■ **Given records**:
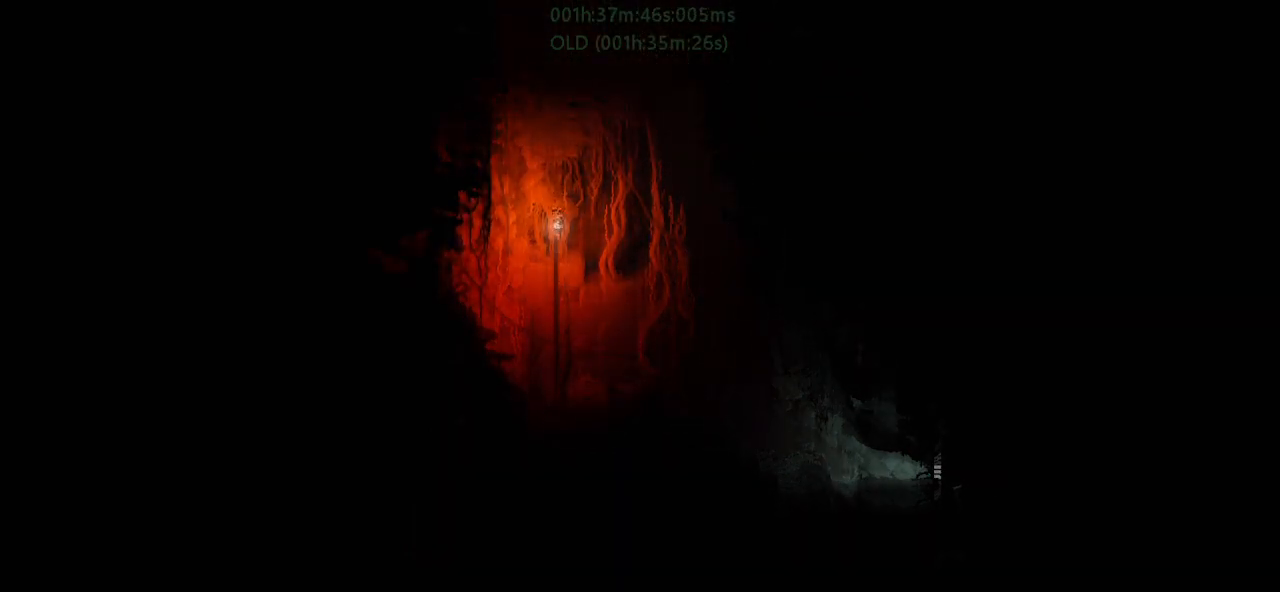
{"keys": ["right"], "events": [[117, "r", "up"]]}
...
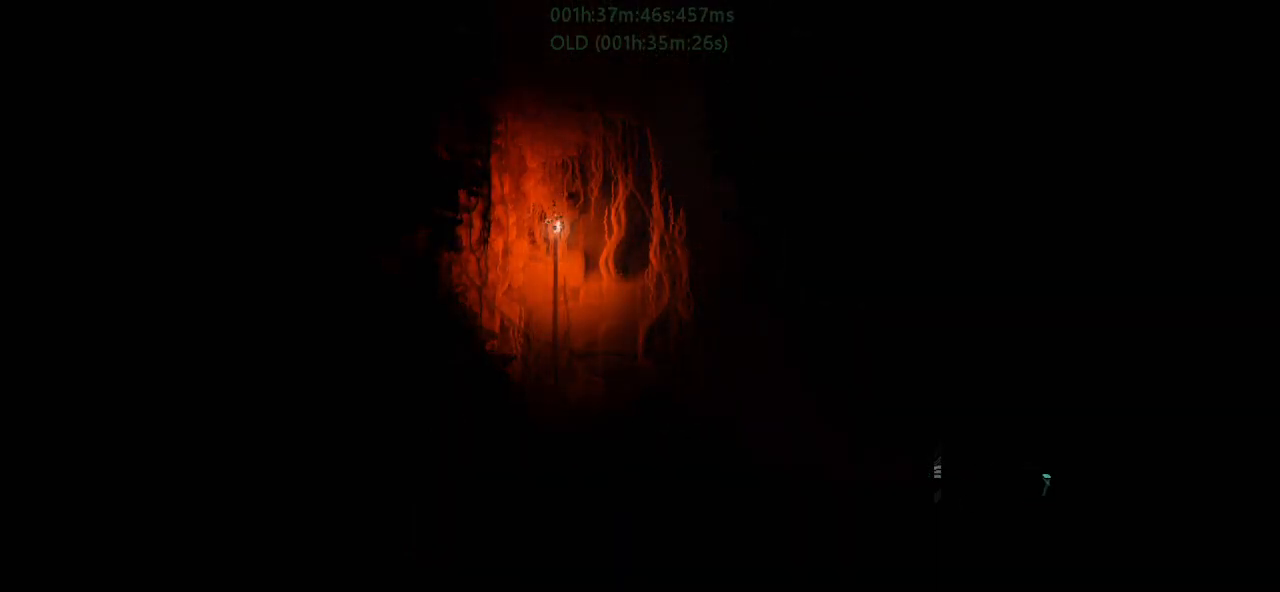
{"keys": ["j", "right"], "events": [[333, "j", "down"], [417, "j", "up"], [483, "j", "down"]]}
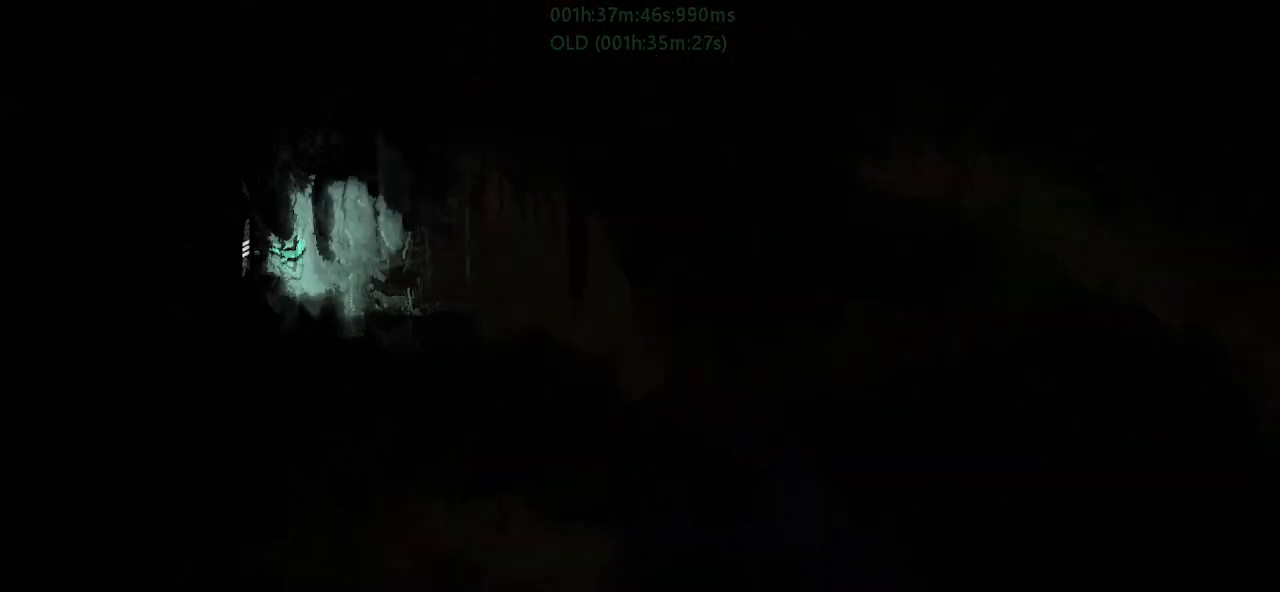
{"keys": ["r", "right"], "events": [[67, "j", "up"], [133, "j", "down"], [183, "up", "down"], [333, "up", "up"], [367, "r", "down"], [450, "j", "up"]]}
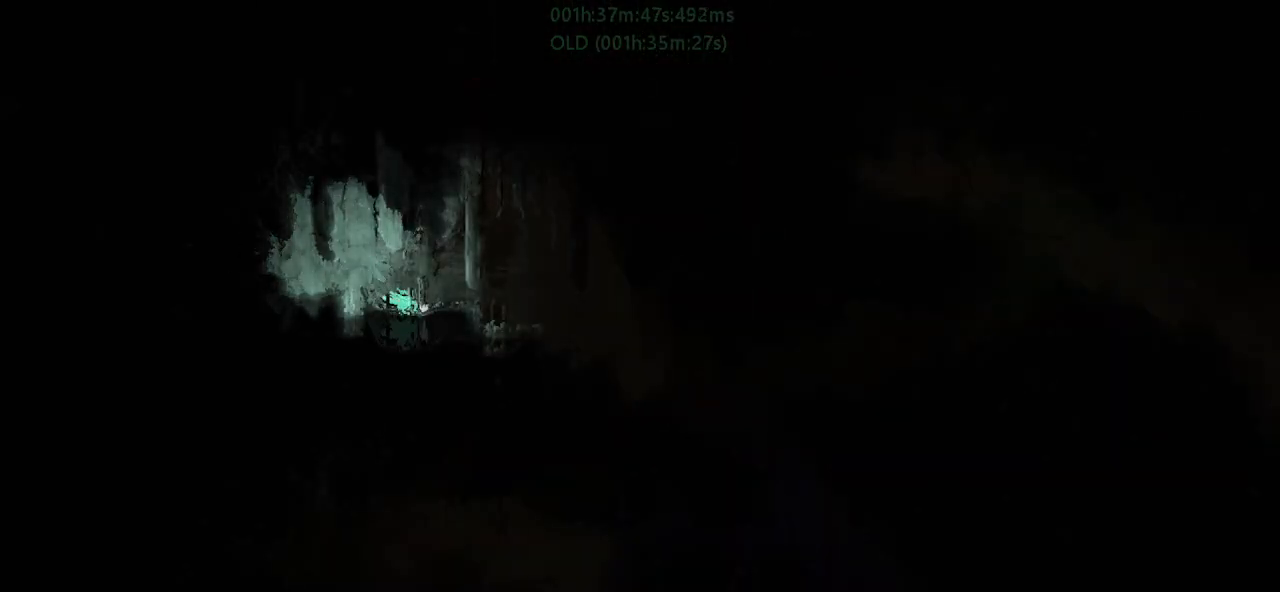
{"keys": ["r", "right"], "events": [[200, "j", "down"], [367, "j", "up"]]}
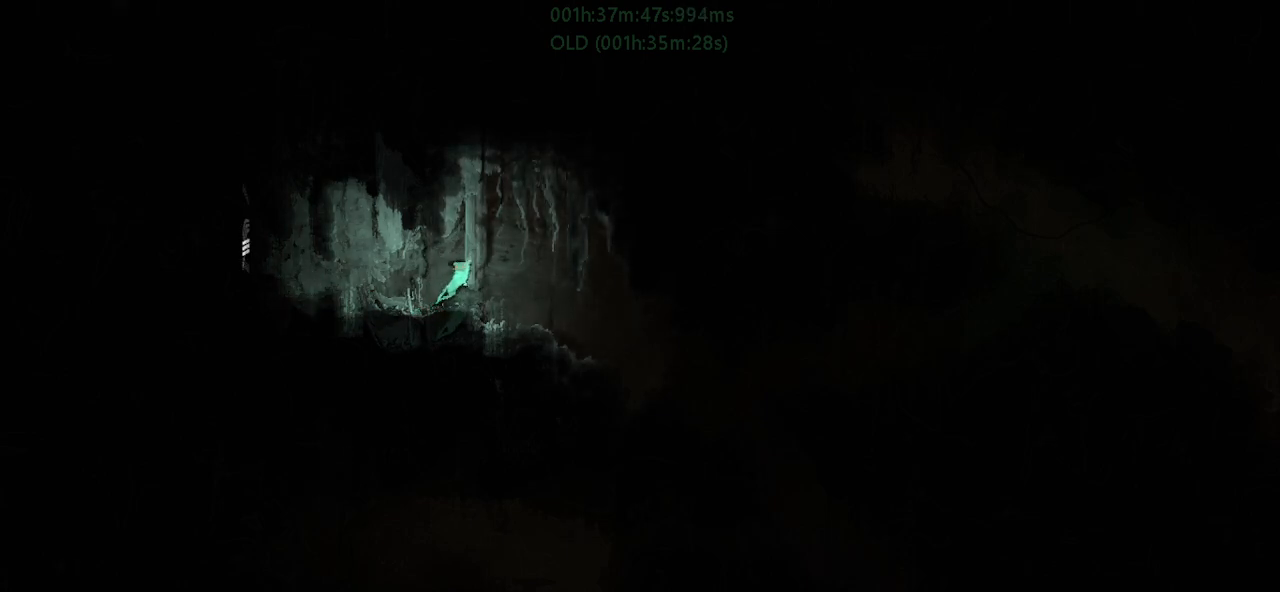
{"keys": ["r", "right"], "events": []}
* * *
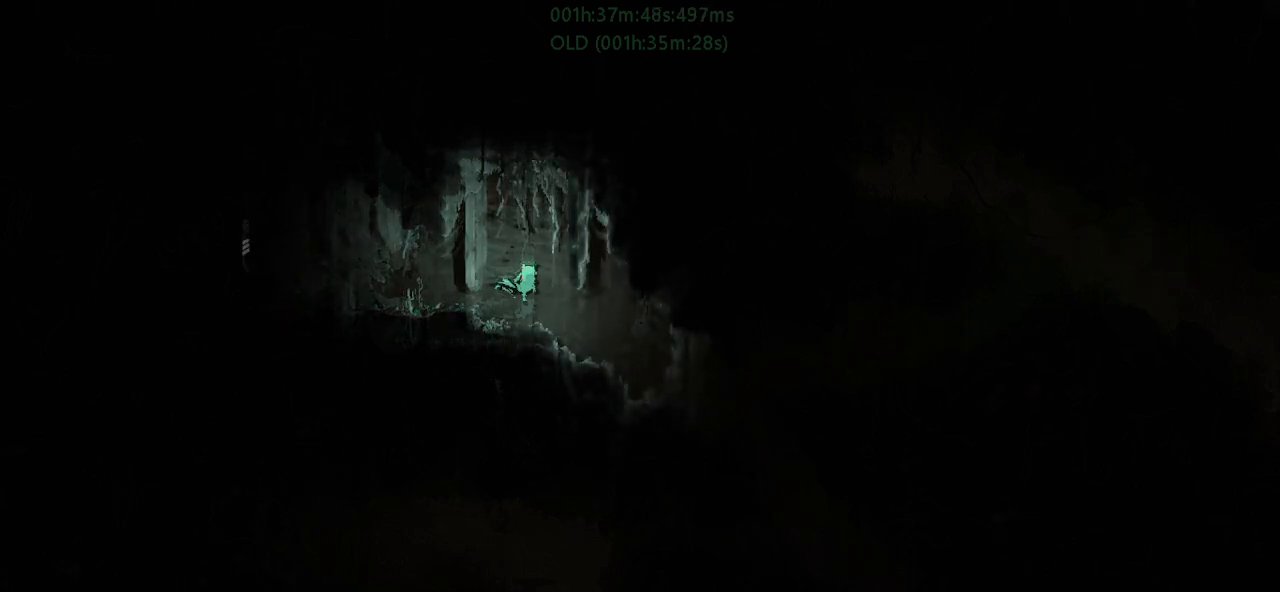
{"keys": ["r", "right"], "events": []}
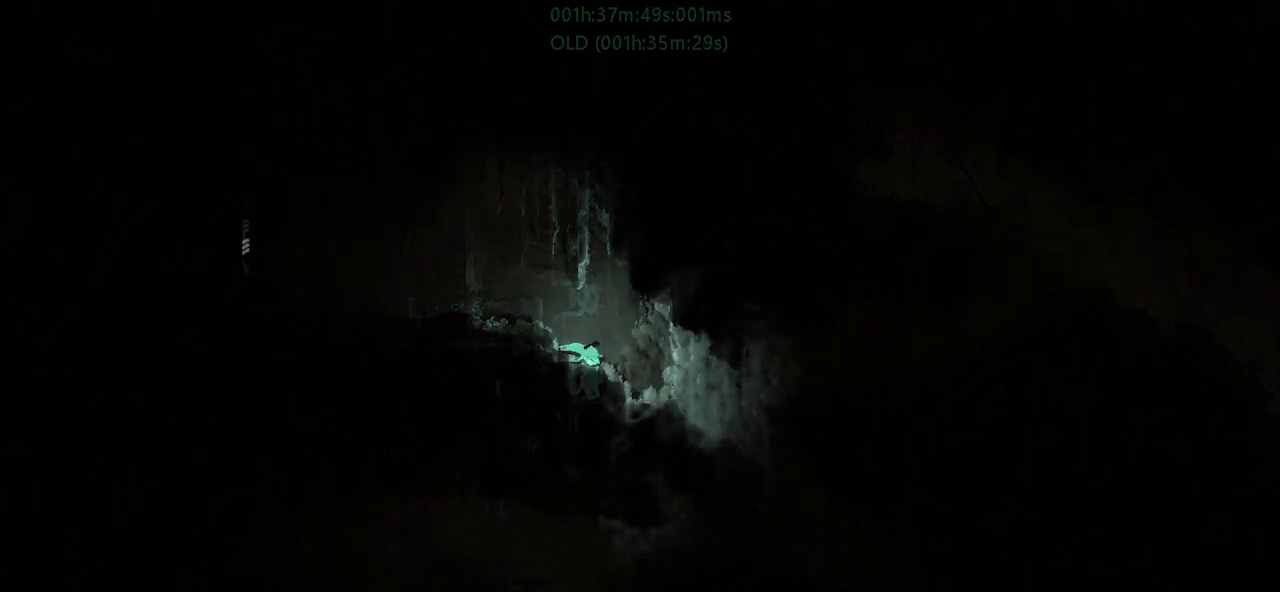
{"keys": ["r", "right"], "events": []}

■ **Exercise requirements**: Tally up the lines of the data above where the string "down" appears, and give only the count.

■ **Exercise result**: 3